Comprehensive profiling of histone modifications using a label-free approach and its applications in determining structure-function relationships

A two-pronged approach using specialized peptide detection and clustering tools was developed to profile changes in histone post-translational modifications (PTMs). The extent and nature of modification was inferred by comparing the mass profiles of intact core histones from nano LC-MS experiments. Histones displaying changes in their intact mass profiles were fractionated, derivatized with propionic anhydride, and digested with trypsin prior to nano LC-MS analyses. Our methodology was validated by comparing the abundance of histone PTMs in wild type and mutant strains of Saccharomyces cerevisiae lacking the histone acetyltransferase Rtt109 and a nucleosome assembly factor known as Asf1. Both Rtt109 and Asf1 were previously found to be essential for acetylation of histone H3 lysine 56 (H3K56ac), a modification that plays an important role in the response to genotoxic agents that interfere with DNA replication.

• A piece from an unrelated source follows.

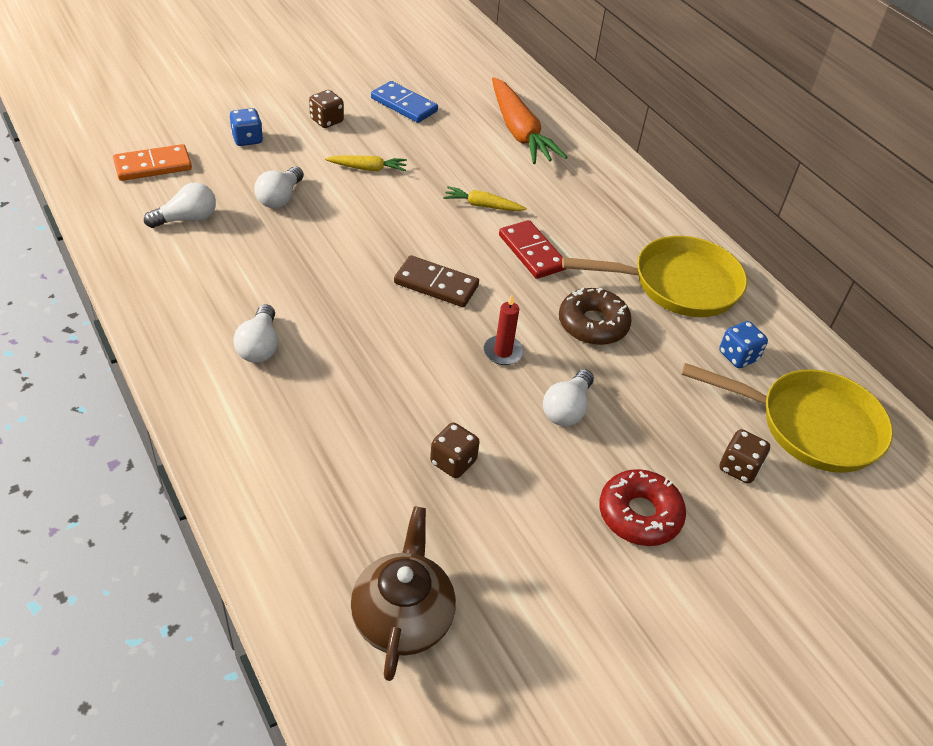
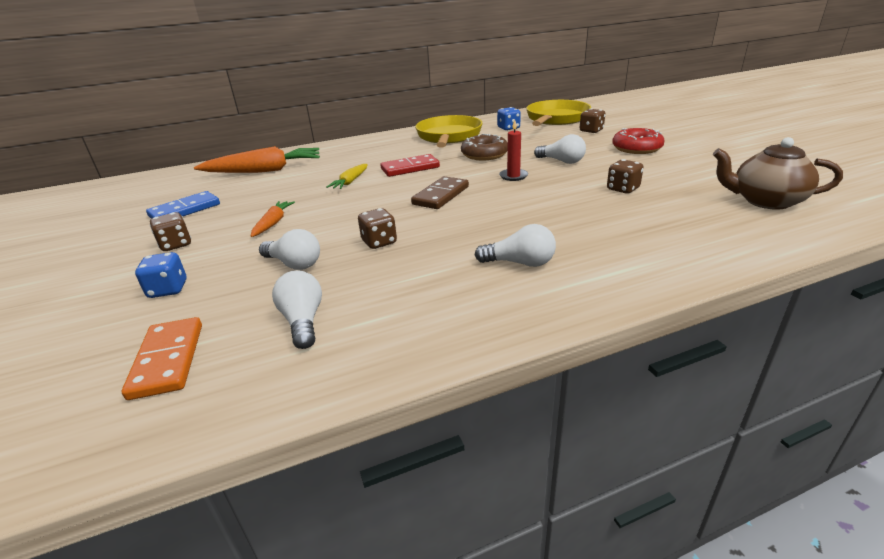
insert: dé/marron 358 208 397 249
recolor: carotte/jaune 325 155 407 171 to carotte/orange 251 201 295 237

The generation of ion abundance distribution plots enabled a rapid and comprehensive profiling of histone peptides. Our analytical methodology and data mining approach showed that most common histone PTMs were unaffected in mutant yeast cells lacking Rtt109 and Asf1. However, a subpopulation representing 17% of all H3 histones in wild type cells showed an acetylated K56 residue that was significantly reduced in both mutant strains. Our generic strategy for histone PTM profiling can be applied to assess global changes in histone PTMs across sample sets and to establish structure-function relationships.